Okay. In this video, we are going to talk about growth hormone deficiency as well as growth hormone excess. So growth hormone deficiency is where we have inadequate secretion of growth hormone from the anterior pituitary gland. This may be due to a congenital disorder. It may also be due to injury or damage to the pituitary gland, or it could be due to an issue with the hypothalamus. So if you recall, the hypothalamus produces growth hormone-releasing hormone, or GHRH, and this allows for secretion of growth hormone. If we are not producing GHRH due to some issue with the hypothalamus, then the pituitary gland is not getting the signal it needs to produce growth hormone.
So in terms of signs and symptoms of growth hormone deficiency, the primary thing we'll see is short stature in our patient but proportional height and weight. Other signs and symptoms may include reduced muscle mass, increased fat, and delayed puberty. So in terms of diagnosing this condition, we could do a growth hormone stimulation test as well as a bone age scan, and we could do a CT scan of the patient's head to take a look for abnormalities in the hypothalamus or the pituitary gland. In terms of treatment, we need to provide growth hormone replacement therapy. This is done with a drug called somatropin. We administer this through a subcutaneous route. So if you want more details about somatropin, you'll notice here, on the back of card 21 if you're following along with cards, there's a reference to Pharm card 109, and that card has information about somatropin. But some of the key points about administering somatropin, besides the fact that it's administered subcutaneously, is that we typically stop treatment with somatropin once X-rays show epiphyseal closure. So we would be doing X-rays throughout the therapy with the growth hormone replacement, and when we see that epiphyseal closure, that's typically when we terminate treatment with somatropin.

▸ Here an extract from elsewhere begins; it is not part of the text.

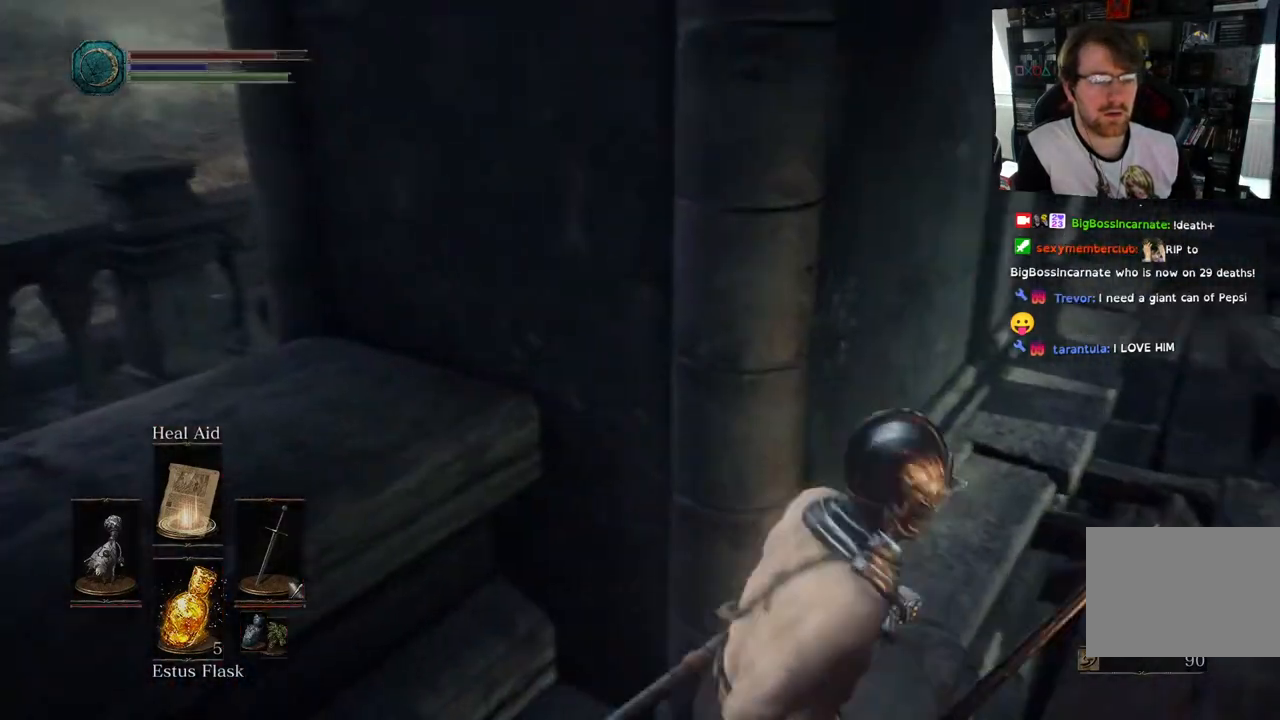
{"buttons": ["CIRCLE"], "left_stick": "up", "right_stick": "center", "events": [[100, "left_stick", "up-right"], [300, "left_stick", "up"], [383, "CIRCLE", "down"], [483, "right_stick", "center"]]}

Alright. Now let's talk about growth hormone excess. This is where we have excess secretion of GH from the anterior pituitary gland, and this may be due to some kind of tumor or lesion in the pituitary gland. That is most likely. But it could also be due to some kind of dysfunction in the hypothalamus. So if the hypothalamus produces too much growth hormone-releasing hormone, that causes excess growth hormone to be produced in the pituitary gland. So when we have excess growth hormone, this causes increased growth of bone and cartilage as well as increased protein synthesis. Signs and symptoms will depend on when we had the onset of this disorder. So if we have growth hormone excess prior to epiphyseal growth plate closure, this results in gigantism. And key signs and symptoms of gigantism include excessive height and arthritis. However, if we have onset of growth hormone excess after growth plate closure, this results in acromegaly. And signs and symptoms of acromegaly include enlarged hands and feet, a protruding jaw, kyphosis, which is an abnormal curvature of the thoracic spine, arthritis, as well as an enlarged larynx. So this enlarged larynx can cause a deep and hollow voice. So one of my favorite movies of all time is Princess Bride. If you haven't seen it, I totally recommend it. But Andre the Giant is a key actor in this movie, and he has acromegaly. So he has that deep and hollow voice. He definitely has enlarged hands and feet and that kyphosis. So check it out, and that will help you to remember the signs and symptoms of acromegaly. So to diagnose this condition, we would do a CT or MRI of the pituitary gland to basically see if we have got some kind of lesion or tumor there. And then, for treatment, we would do a hypophysectomy to remove part of the pituitary gland or all of the pituitary gland, if necessary.
Alright. So that is it for this video. We will pick it up with diabetes insipidus and SIADH in my next video. Thanks so much for watching!